The suicide's repercussions evoke Jean's buried memory of her youth (play by Redgrave's daughter Richardson, who is brilliantly elegant in her very early screen presence) in 1950s, when she lost her lover Jim (Hines) who volunteers to fight in British Malaya instigated by some airy-fairy nationalism. She never marries, her life has been perpetuated in the rut ever since, but Jean is not a disillusioned soul, she loves teaching and is beloved by her pupils, she enjoys the company of her friends, particularly, Marcia (Dench, who earns a baffling BAFTA nomination since she is barely required to do anything special here), her best friend since teenage years, and Stanley (Holm), Marcia's solicitor husband, he and Jean would meet in bars for some drink, have a tête-à-tête or simply enjoy the comforting silence.

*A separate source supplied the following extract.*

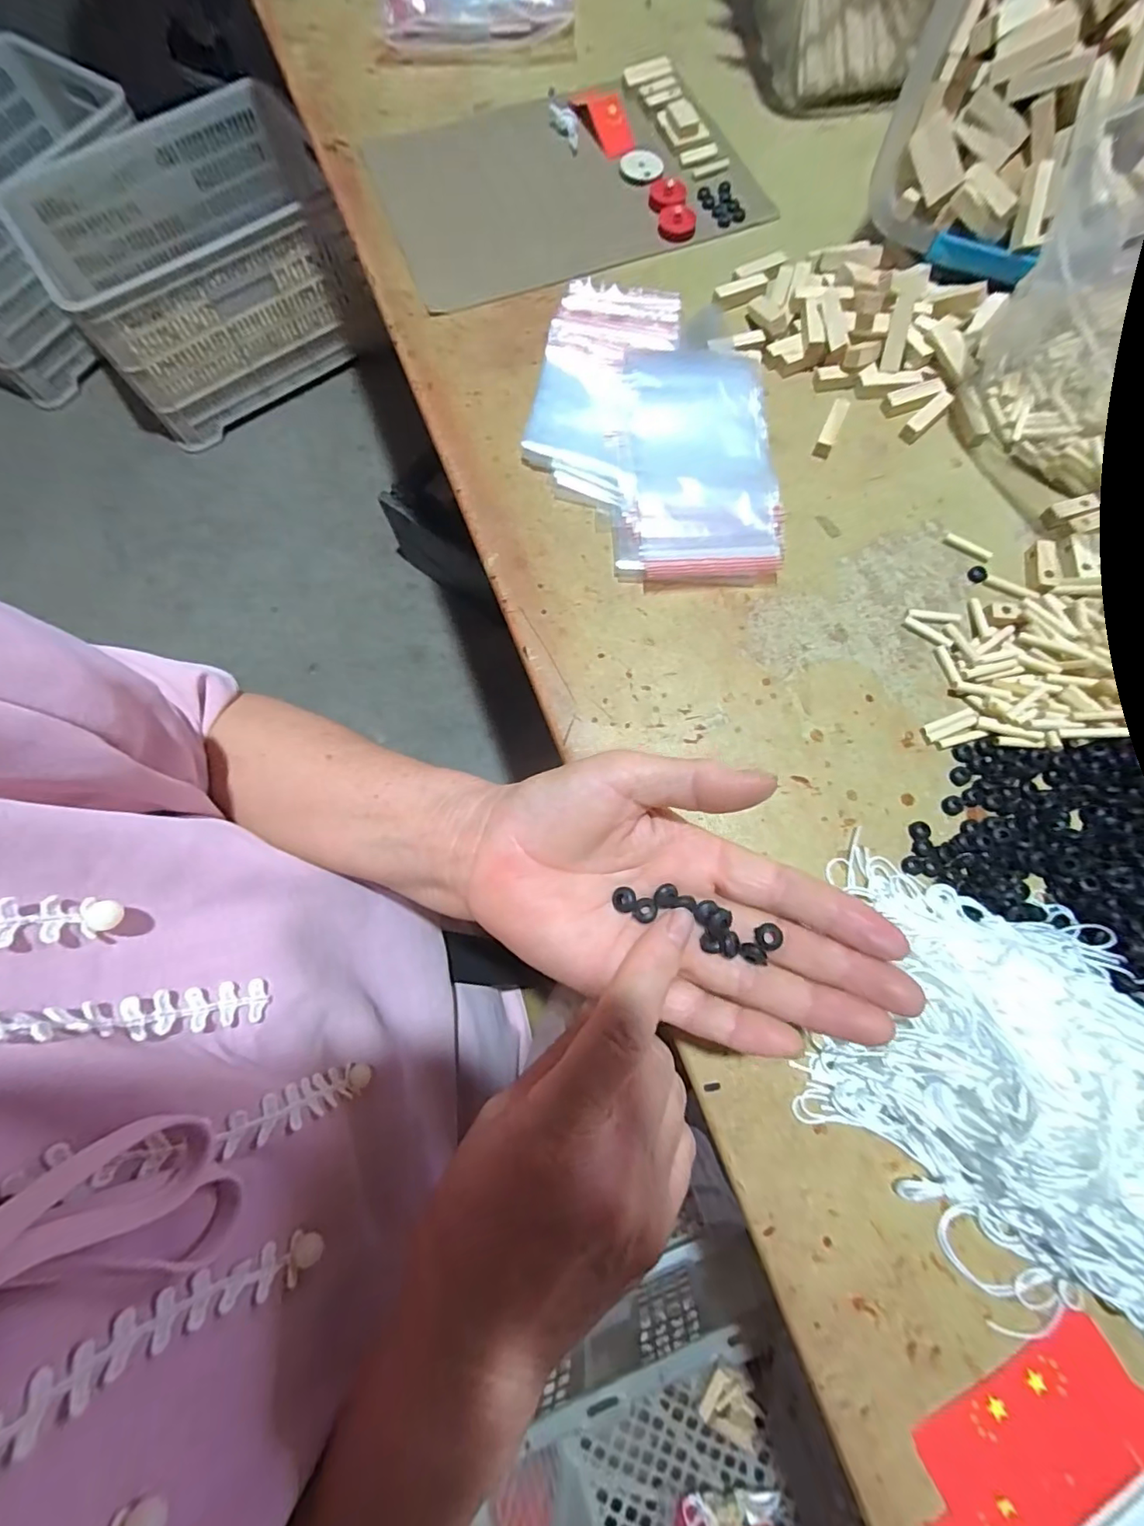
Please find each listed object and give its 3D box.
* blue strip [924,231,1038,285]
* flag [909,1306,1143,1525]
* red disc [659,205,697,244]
[{"bbox_3d":[0.276,-0.342,0.373,0.065,0.015,0.008,30,76,10],"label":"blue strip"},{"bbox_3d":[0.180,0.271,0.212,0.106,0.004,0.052,-27,74,-6],"label":"flag"},{"bbox_3d":[0.080,-0.413,0.421,0.028,0.010,0.026,-1,73,2],"label":"red disc"}]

Yet, in the eyes of this reticent John Morgan, she shares the same loneliness that has afflicted on him for a long time, to a point he is mulling over the option of suicide, but again Hare's elusive approach only leaves hints, no exposition, we sees Morgan, a college student, follows Marcia with unrevealed motive and it is through her, his interest alights on Jean eventually, and Hare rebelliously disrupts the narrative thread with sporadic flashbacks until finally discloses what has happened between Jean and John that night, alone, and defiantly, that offers no direct satisfaction to audience either, but trickles of clues might or might not account for John's decision.

The great Vanessa Redgrave, engages in a palpably compassionate rendition of Jean's weather- seasoned inscrutability spiked with a tinge of singular vim and vigor, there is a certain modernity in her character which makes her an almost indestructible entity, not even decades of loneliness, that's where she differs from John, she is a real trooper who admirably holds sway of her own life. Tim McInnerny (mostly remembered as Lord Percy in BLACK ADDER TV series), is consistently nuanced in his feature film debut, John's pain has never emerged from his blank veneer, but he intrigues our attention every time he materialises.

Saddled with lugubrious dirges and symphonic longueur, WETHERBY is an oddly beguiling film, delving into the mystic vicissitude of human's mentality with its oblique syntax and an absolutely fascinating lead performer.

Reviewed by gavin6942 6 / 10

A Puzzle?

The mysterious death of an enigmatic young man newly arrived in the suburb of Wetherby releases the long-repressed, dark passions of some of its residents.

Roger Ebert called it "a haunting film, because it dares to suggest that the death of the stranger is important to everyone it touches – because it forces them to decide how alive they really are." That is one way of looking at it. Others have called the film a "puzzle" with pieces out of order and perhaps even missing.

I liked the idea of a man who kills himself for no reason, and everyone around left to wonder. I am less thrilled about some of the follow-up. His life as a mystery seems better to me than exploring it, but others may disagree.